Tuesday, November 11, 2008

Adoption Takes Some Stamina

I recently heard a radio clip where the speaker was advocating the adoption as a cure to the abortion issue. While I completely agree that Christians need to really show themselves as more loving and being willing to help out those caught in a hard place, I think the reasoning was very simplistic.

First, the children of such situations are often the most sought after in the adoption area. Many potential adoptive parents are lined up for an infant, making such a child relatively easy to place. In fact, many of these couples are almost begging for a child. The message of this may need to get out, but that isn't the sole problem.

If the child has known special needs, perhaps due to poor behavior (such as drinking or drugs during pregnancy) by the mother, the parents may be in for quite a ride as the attempt to raise a child with serious issues.

Finally, adopting older children, including any that are no longer infants, carries its own serious risks. I am probably very jaded by my own experience, but the myth of "happily ever after" if we just love enough is just that, a myth. Older children carry their own load of problems and taking on such a child (or sibling group as we did) can make for a much more challenging road than most adoptive parents are really ready for.

We went through many "parenting classes" prior to adopting, yet none of them prepared us for the serious challenges we faced. I now vaguely recall being told many "horror stories," but we were too young and naive to believe them. After all, we would be different! We would work through anything and stay committed no matter what! Right?

While the zeal is necessary, some healthy reality is as well, along with a really strong support group, including government and social authorities that believe parents, not trouble teens that are willing to say anything to be free from these interlopers who are attempting to parent them.

Providing such strong support networks is much more important than any massive attempt to place all the waiting children. Not providing that will ultimately harm children more, and the families that try to adopt them. Leaving a child in the foster care system has serious issues, but throwing them into a family that is not prepared is also foolhardy.

Make sure you have some serious stamina if you are going to start down this road. And if you are advocating adoption as a solution, make sure advocate support for parents taking this step to an equal or greater degree. Otherwise, you are setting everyone up for a mighty crash.


Wednesday, November 05, 2008

Taking the Long Term View

I wanted to post a quick note to say that the process is not all depressing. The problem is that I didn't know how depressing it was until far into the process, so it becomes a little heavy at times. Even though I see serious issues remaining for all my children, I definitely believe we were brought together for a reason.

While it doesn't eliminate the pain from the current struggles and disappointments, knowing that they did make it much farther than they would have made it if they remained in the system is definitely an active encouragement. They all were at least 18 before they had children, for example! While not a normal thing to celebrate, I think it is a major achievement.

BTW, our first grandchild is due in a little over a month, I think. That is going to be another new experience!


Saturday, November 01, 2008

Tough to Stay Positive

I went into the whole adoption experience with a lot of positive energy and excitement about the whole thing. While I definitely didn't work through everything, I was sure this was a good way to go and would really work out well.

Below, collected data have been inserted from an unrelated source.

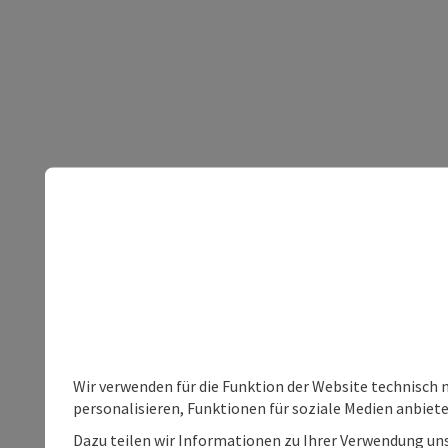
Wir verwenden für die Funktion der Website technisch 
personalisieren, Funktionen für soziale Medien anbiet
Dazu teilen wir Informationen zu Ihrer Verwendung uns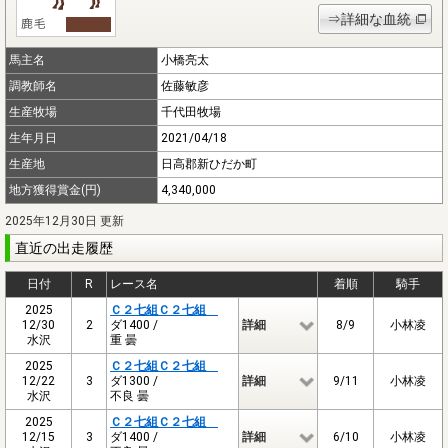
⇒詳細な血統
馬主名
小橋亮太
調教師名
佐藤敏彦
生産牧場
千代田牧場
生年月日
2021/04/18
生産地
日高郡新ひだか町
地方獲得賞金(円)
4,340,000
2025年12月30日 更新
直近の出走履歴
日付
R
レース名
着順
騎手
2025
Ｃ２七組Ｃ２七組
12/30
2
ダ1400 /
詳細
8/9
小林凌
水沢
重 曇
2025
Ｃ２七組Ｃ２七組
12/22
3
ダ1300 /
詳細
9/11
小林凌
水沢
不良 曇
2025
Ｃ２七組Ｃ２七組
12/15
3
ダ1400 /
詳細
6/10
小林凌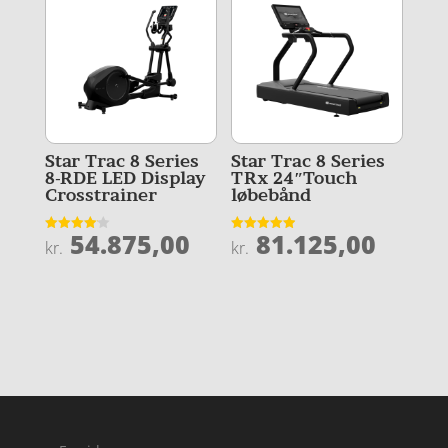
Star Trac 8 Series
Star Trac 8 Series
8-RDE LED Display
TRx 24″Touch
Crosstrainer
løbebånd
54.875,00
81.125,00
Vurderet
Vurderet
kr.
kr.
4.1
4.9
ud af 5
ud af 5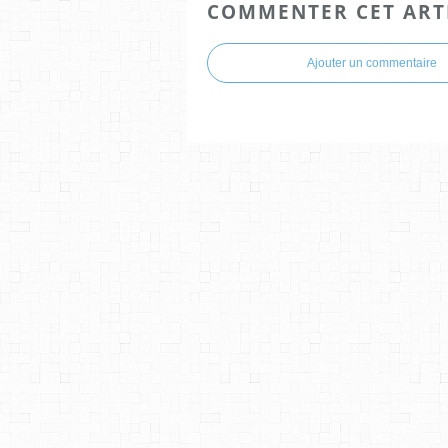
COMMENTER CET ART
Ajouter un commentaire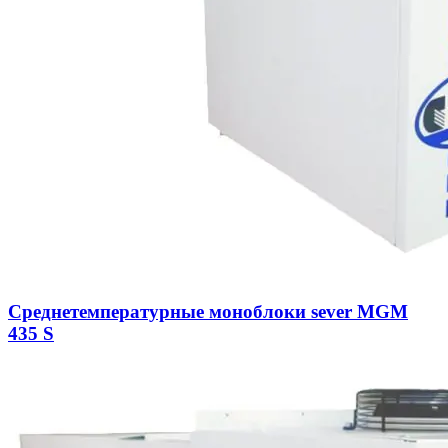
Среднетемпературные моноблоки sever MGM
435 S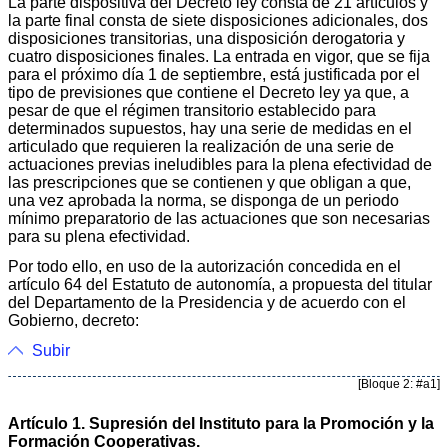
La parte dispositiva del Decreto ley consta de 21 artículos y
la parte final consta de siete disposiciones adicionales, dos
disposiciones transitorias, una disposición derogatoria y
cuatro disposiciones finales. La entrada en vigor, que se fija
para el próximo día 1 de septiembre, está justificada por el
tipo de previsiones que contiene el Decreto ley ya que, a
pesar de que el régimen transitorio establecido para
determinados supuestos, hay una serie de medidas en el
articulado que requieren la realización de una serie de
actuaciones previas ineludibles para la plena efectividad de
las prescripciones que se contienen y que obligan a que,
una vez aprobada la norma, se disponga de un periodo
mínimo preparatorio de las actuaciones que son necesarias
para su plena efectividad.
Por todo ello, en uso de la autorización concedida en el
artículo 64 del Estatuto de autonomía, a propuesta del titular
del Departamento de la Presidencia y de acuerdo con el
Gobierno, decreto:
Subir
[Bloque 2: #a1]
Artículo 1. Supresión del Instituto para la Promoción y la
Formación Cooperativas.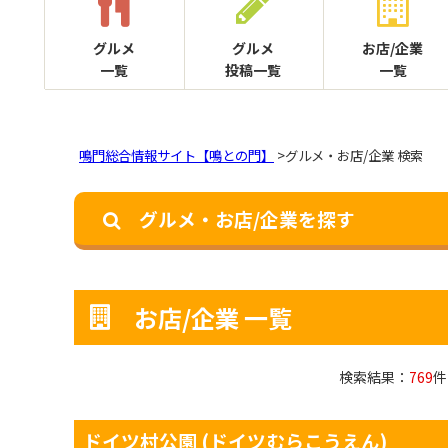
グルメ
グルメ
お店/企業
一覧
投稿一覧
一覧
鳴門総合情報サイト【鳴との門】
>グルメ・お店/企業 検索
グルメ・お店/企業を探す
お店/企業 一覧
検索結果：
769
件
ドイツ村公園
(ドイツむらこうえん)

On the one hand, it has worked out better for my children than it would have, especially if they had stayed in the system for their growing up years, something an older sibling got stuck with. They also almost certainly have been split up.

Yet for all this, they fall so short of achievement in their lives that it is discouraging. I am not referring to the aspect of meeting some parent's goals of living vicariously through them (though the often accuse me of that), I am referring to the desire to really accomplish any major goal in their lives. Somethings they do talk about a goal, but they rarely pursue something with their whole heart.

I should note an exception to that is my youngest son, but his pursuit is in to some weird stuff that is not ultimately likely to really help him much in his career or even in a solid hobby and personal relationships. Ah well.

I have no trouble with failure along the way. I have certainly failed enough myself, but you have to be trying to get somewhere to fail successfully.

I wonder if this is a general "adopted child" issue or if it is special to my children. Probably a mix of both. My wife is not overly motivated, so they can latch onto that to reject anything that looks like motivation in their lives, claiming it is just me wanting them to be "just like me". No, I want them to be the best "them" they can be, but that is an uphill push.